Кухарка, ослепленная видом лихача и бобровым воротником барина, сняла цепочку с замка и держала дверь настежь. Но вход в переднюю загородила, словно приросла к месту.
— И вы не знаете, где у барышни урок перед обедом?
— Не могим знать… Оне не сказывают, куда идут. Может, барышня знает?
— А она дома?.. Ах да! И Минна Ивановна дома?
Кухарка усмехнулась.
— Будешь дома, коли Бог ноги отнял…
— Передайте ей мою карточку. Попросите принять!
Кухарка захлопнула дверь под носом Тобольцева.
Так учила её Катерина Федоровна, опасавшаяся жуликов.

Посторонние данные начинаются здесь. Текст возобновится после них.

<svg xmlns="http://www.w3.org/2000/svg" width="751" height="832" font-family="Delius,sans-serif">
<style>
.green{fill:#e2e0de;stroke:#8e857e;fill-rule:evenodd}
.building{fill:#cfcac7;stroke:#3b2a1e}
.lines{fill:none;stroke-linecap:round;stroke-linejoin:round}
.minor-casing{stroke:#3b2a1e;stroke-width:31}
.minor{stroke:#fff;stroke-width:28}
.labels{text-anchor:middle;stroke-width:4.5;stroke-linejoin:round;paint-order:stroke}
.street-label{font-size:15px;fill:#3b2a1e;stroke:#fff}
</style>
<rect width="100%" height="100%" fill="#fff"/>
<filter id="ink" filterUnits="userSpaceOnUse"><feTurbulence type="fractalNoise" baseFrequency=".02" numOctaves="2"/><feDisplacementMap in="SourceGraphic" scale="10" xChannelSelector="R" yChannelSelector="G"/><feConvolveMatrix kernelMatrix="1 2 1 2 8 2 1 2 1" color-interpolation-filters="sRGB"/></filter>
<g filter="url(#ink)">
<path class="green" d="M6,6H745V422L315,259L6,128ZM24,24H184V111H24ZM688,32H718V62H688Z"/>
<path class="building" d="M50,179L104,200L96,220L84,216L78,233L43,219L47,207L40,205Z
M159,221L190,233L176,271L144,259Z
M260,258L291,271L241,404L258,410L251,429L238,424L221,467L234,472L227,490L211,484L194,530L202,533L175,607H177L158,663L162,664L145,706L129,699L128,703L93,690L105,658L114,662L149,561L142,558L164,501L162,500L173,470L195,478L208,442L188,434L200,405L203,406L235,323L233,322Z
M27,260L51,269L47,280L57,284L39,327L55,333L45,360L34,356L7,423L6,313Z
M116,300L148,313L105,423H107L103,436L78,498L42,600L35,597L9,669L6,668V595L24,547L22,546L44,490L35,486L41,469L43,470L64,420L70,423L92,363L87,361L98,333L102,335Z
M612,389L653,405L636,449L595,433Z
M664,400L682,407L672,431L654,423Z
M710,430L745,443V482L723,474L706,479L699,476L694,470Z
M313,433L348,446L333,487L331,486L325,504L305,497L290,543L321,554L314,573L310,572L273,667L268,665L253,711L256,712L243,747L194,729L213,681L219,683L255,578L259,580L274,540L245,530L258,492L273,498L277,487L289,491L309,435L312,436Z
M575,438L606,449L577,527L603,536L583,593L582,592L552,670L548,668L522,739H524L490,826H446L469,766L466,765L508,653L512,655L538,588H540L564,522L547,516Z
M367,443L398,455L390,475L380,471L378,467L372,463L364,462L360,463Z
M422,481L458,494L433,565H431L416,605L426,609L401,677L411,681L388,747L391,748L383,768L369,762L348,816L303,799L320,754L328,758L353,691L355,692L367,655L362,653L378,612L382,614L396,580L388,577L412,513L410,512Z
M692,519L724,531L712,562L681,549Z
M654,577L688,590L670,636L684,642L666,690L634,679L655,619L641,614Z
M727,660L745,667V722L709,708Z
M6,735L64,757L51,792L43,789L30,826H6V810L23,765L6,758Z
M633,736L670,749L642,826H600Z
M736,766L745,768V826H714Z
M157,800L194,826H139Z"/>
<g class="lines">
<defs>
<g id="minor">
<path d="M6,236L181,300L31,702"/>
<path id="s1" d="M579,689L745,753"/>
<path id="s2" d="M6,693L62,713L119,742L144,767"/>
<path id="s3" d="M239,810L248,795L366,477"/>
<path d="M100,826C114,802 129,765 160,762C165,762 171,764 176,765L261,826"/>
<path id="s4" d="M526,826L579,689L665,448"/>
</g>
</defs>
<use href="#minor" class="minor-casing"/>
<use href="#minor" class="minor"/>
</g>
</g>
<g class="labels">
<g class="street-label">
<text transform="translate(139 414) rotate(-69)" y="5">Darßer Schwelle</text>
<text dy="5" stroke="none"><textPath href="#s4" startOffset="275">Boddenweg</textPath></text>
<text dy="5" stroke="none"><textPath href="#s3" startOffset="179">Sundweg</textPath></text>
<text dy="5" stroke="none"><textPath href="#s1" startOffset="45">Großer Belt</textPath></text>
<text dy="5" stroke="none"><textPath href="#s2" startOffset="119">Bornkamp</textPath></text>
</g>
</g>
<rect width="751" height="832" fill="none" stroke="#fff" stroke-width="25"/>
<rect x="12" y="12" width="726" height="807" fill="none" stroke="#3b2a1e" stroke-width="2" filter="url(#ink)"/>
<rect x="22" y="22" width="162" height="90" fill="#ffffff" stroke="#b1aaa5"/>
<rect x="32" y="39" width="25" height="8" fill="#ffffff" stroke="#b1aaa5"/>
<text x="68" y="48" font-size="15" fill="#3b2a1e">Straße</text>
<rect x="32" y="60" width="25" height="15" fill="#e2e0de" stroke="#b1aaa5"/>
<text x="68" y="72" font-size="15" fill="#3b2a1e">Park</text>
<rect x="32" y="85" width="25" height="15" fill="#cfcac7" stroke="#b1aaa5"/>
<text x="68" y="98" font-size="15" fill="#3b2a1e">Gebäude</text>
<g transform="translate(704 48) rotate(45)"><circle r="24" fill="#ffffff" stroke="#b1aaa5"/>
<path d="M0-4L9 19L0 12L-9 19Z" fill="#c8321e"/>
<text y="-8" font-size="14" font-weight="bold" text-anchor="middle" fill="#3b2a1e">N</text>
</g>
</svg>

Минна Ивановна, любопытная как все безногие, уже глядела на дверь, поджидая кухарку. Соня лежала на её постели в блузе, опухшая от слез. Она по уходе сестры, от которой заперлась на все утро, пришла к матери, рыдала у её ног и незаметно заснула на её постели каким-то каменным, больным сном.
— Там барин какой-то вас спрашивают, — таинственно зашептала с порога кухарка, протягивая карточку.
Старушка прочла фамилию, покраснела и испуганно поглядела на неподвижную Соню. Потом сделала прислуге знак, чтоб она помогла ей выкатить кресло в столовую. Обыкновенно она справлялась сама. Год назад Катерина Федоровна ко дню ангела подарила ей это дорогое кресло. Но теперь у неё дрожали руки, и она боялась застучать.
Не успел Тобольцев войти и приложиться к ручке будущей тещи, как слезы хлынули из глаз Минны Ивановны.
«Mein Gott! Auffallend schon!»[118] — подумала она, как всегда, по-немецки. В ней до сих пор жила женщина, умевшая ценить обаяние Тобольцева. И плакала она не только от радости, что перед нею жених Кати (которая ему не пара, о нет!)… а больше от огорчения за Соню, потому что эти оба (она это чувствовала) были созданы друг для друга.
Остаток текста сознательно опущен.